[Records drawn from a dataset]
****************************************

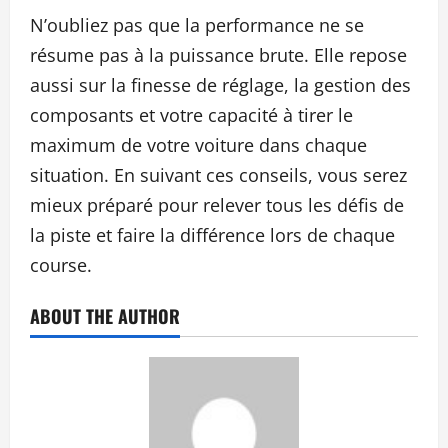
N’oubliez pas que la performance ne se
résume pas à la puissance brute. Elle repose
aussi sur la finesse de réglage, la gestion des
composants et votre capacité à tirer le
maximum de votre voiture dans chaque
situation. En suivant ces conseils, vous serez
mieux préparé pour relever tous les défis de
la piste et faire la différence lors de chaque
course.
ABOUT THE AUTHOR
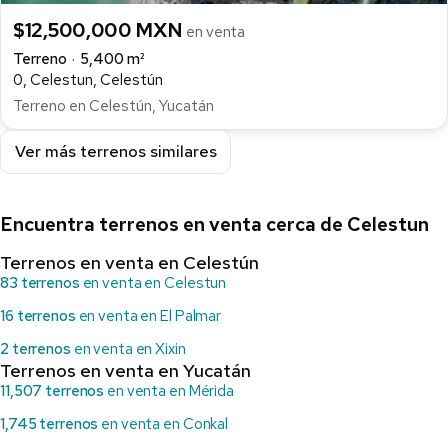
$12,500,000 MXN
en venta
Terreno
5,400 m²
0, Celestun, Celestún
Terreno en Celestún, Yucatán
Ver más terrenos similares
Encuentra terrenos en venta cerca de Celestun
Terrenos en venta en Celestún
83 terrenos
en venta en Celestun
16 terrenos
en venta en El Palmar
2 terrenos
en venta en Xixin
Terrenos en venta en Yucatán
11,507 terrenos
en venta en Mérida
1,745 terrenos
en venta en Conkal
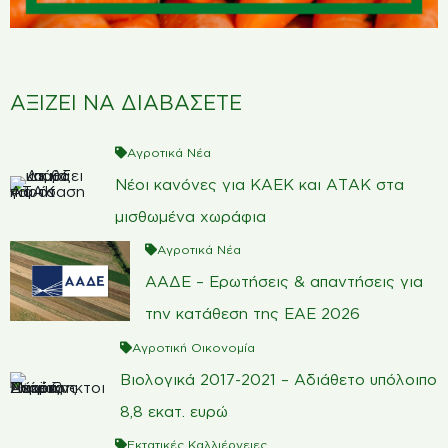
ΑΞΙΖΕΙ ΝΑ ΔΙΑΒΑΣΕΤΕ
Αγροτικά Νέα
Νέοι κανόνες για ΚΑΕΚ και ΑΤΑΚ στα
μισθωμένα χωράφια
Αγροτικά Νέα
ΑΑΔΕ – Ερωτήσεις & απαντήσεις για
την κατάθεση της ΕΑΕ 2026
Αγροτική Οικονομία
Βιολογικά 2017-2021 – Αδιάθετο υπόλοιπο
8,8 εκατ. ευρώ
Εκτατικές Καλλιέργειες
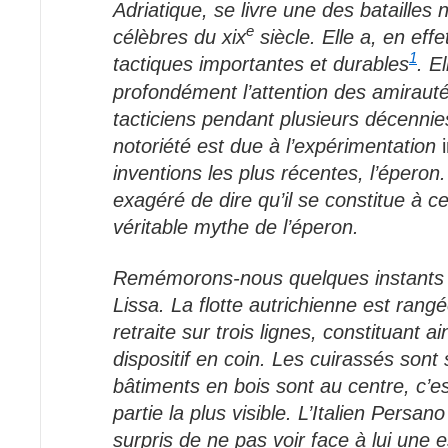
Adriatique, se livre une des batailles 
e
célèbres du xix
siècle. Elle a, en eff
1
tactiques importantes et durables
. E
profondément l’attention des amiraut
tacticiens pendant plusieurs décennie
notoriété est due à l’expérimentation
inventions les plus récentes, l’éperon. 
exagéré de dire qu’il se constitue à 
véritable mythe de l’éperon.
Remémorons-nous quelques instants 
Lissa. La flotte autrichienne est rang
retraite sur trois lignes, constituant a
dispositif en coin. Les cuirassés sont s
bâtiments en bois sont au centre, c’es
partie la plus visible. L’Italien Persano
surpris de ne pas voir face à lui une e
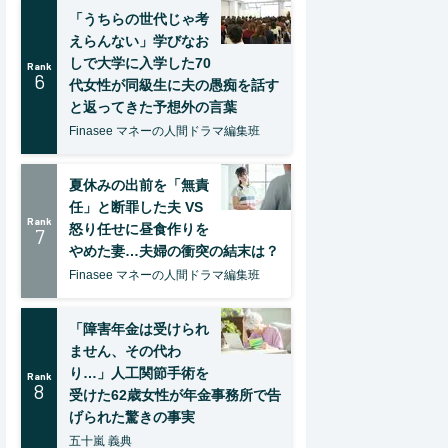
「うちらの世代じゃ考
えらんない」学びなお
しで大学に入学した70
Rank
6
代女性が同級生に夫の愚痴を話す
と返ってきた予想外の言葉
Finasee マネーの人間ドラマ編集班
夏休みの出前を「無責
任」と断罪した夫 VS
Rank
怒り任せに昼食作りを
7
やめた妻…夫婦の衝突の結末は？
Finasee マネーの人間ドラマ編集班
「障害年金は受けられ
ません、その代わ
り…」人工関節手術を
Rank
8
受けた62歳女性が年金事務所で告
げられた驚きの事実
五十嵐 義典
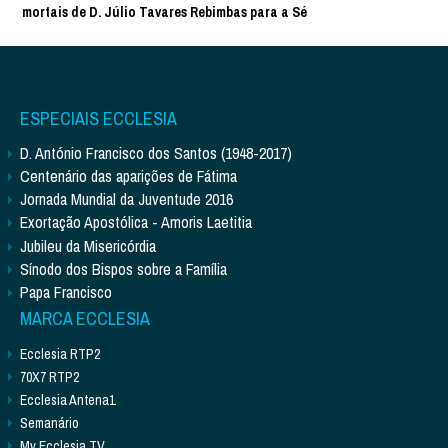
mortais de D. Júlio Tavares Rebimbas para a Sé
ESPECIAIS ECCLESIA
D. António Francisco dos Santos (1948-2017)
Centenário das aparições de Fátima
Jornada Mundial da Juventude 2016
Exortação Apostólica - Amoris Laetitia
Jubileu da Misericórdia
Sínodo dos Bispos sobre a Família
Papa Francisco
MARCA ECCLESIA
Ecclesia RTP2
70X7 RTP2
Ecclesia Antena1
Semanário
My Ecclesia TV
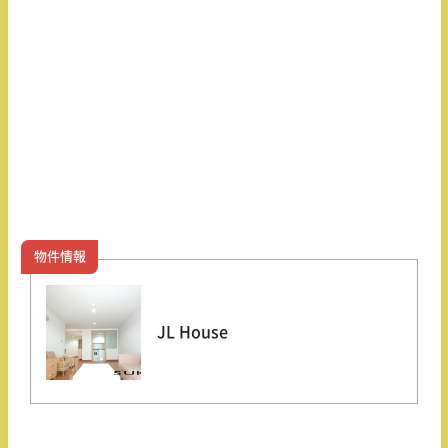
物件情報
JL House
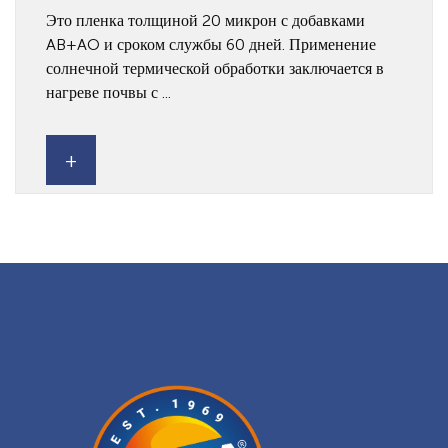
Это пленка толщиной 20 микрон с добавками
AB+AO и сроком службы 60 дней. Применение
солнечной термической обработки заключается в
нагреве почвы с ...
+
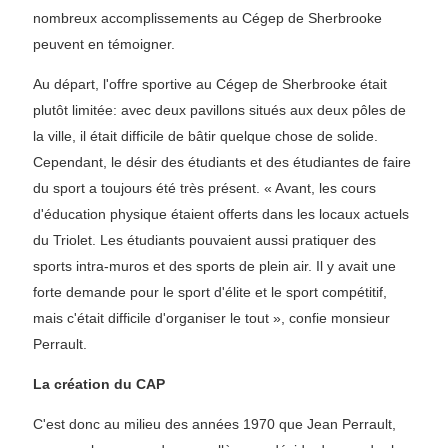
nombreux accomplissements au Cégep de Sherbrooke
peuvent en témoigner.
Au départ, l'offre sportive au Cégep de Sherbrooke était
plutôt limitée: avec deux pavillons situés aux deux pôles de
la ville, il était difficile de bâtir quelque chose de solide.
Cependant, le désir des étudiants et des étudiantes de faire
du sport a toujours été très présent. « Avant, les cours
d'éducation physique étaient offerts dans les locaux actuels
du Triolet. Les étudiants pouvaient aussi pratiquer des
sports intra-muros et des sports de plein air. Il y avait une
forte demande pour le sport d'élite et le sport compétitif,
mais c'était difficile d'organiser le tout », confie monsieur
Perrault.
La création du CAP
C'est donc au milieu des années 1970 que Jean Perrault,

****************************************

• **To-do item**
Pictures aside, return exactly the lines from the data above, starting at the line that has "en venta en Conkal" and ending at the line that has "Это пленка толщиной 20 микрон с добавками", both included.

• **Answer section**
en venta en Conkal
ΑΞΙΖΕΙ ΝΑ ΔΙΑΒΑΣΕΤΕ
Αγροτικά Νέα
Νέοι κανόνες για ΚΑΕΚ και ΑΤΑΚ στα
μισθωμένα χωράφια
Αγροτικά Νέα
ΑΑΔΕ – Ερωτήσεις & απαντήσεις για
την κατάθεση της ΕΑΕ 2026
Αγροτική Οικονομία
Βιολογικά 2017-2021 – Αδιάθετο υπόλοιπο
8,8 εκατ. ευρώ
Εκτατικές Καλλιέργειες
Adriatique, se livre une des batailles 
e
célèbres du xix
siècle. Elle a, en eff
1
tactiques importantes et durables
. E
profondément l’attention des amiraut
tacticiens pendant plusieurs décennie
notoriété est due à l’expérimentation
inventions les plus récentes, l’éperon. 
exagéré de dire qu’il se constitue à 
véritable mythe de l’éperon.
Remémorons-nous quelques instants 
Lissa. La flotte autrichienne est rang
retraite sur trois lignes, constituant a
dispositif en coin. Les cuirassés sont s
bâtiments en bois sont au centre, c’es
partie la plus visible. L’Italien Persano
surpris de ne pas voir face à lui une e
「うちらの世代じゃ考
えらんない」学びなお
しで大学に入学した70
Rank
6
代女性が同級生に夫の愚痴を話す
と返ってきた予想外の言葉
Finasee マネーの人間ドラマ編集班
夏休みの出前を「無責
任」と断罪した夫 VS
Rank
怒り任せに昼食作りを
7
やめた妻…夫婦の衝突の結末は？
Finasee マネーの人間ドラマ編集班
「障害年金は受けられ
ません、その代わ
り…」人工関節手術を
Rank
8
受けた62歳女性が年金事務所で告
げられた驚きの事実
五十嵐 義典
mortais de D. Júlio Tavares Rebimbas para a Sé
ESPECIAIS ECCLESIA
D. António Francisco dos Santos (1948-2017)
Centenário das aparições de Fátima
Jornada Mundial da Juventude 2016
Exortação Apostólica - Amoris Laetitia
Jubileu da Misericórdia
Sínodo dos Bispos sobre a Família
Papa Francisco
MARCA ECCLESIA
Ecclesia RTP2
70X7 RTP2
Ecclesia Antena1
Semanário
My Ecclesia TV
物件情報
JL House
Это пленка толщиной 20 микрон с добавками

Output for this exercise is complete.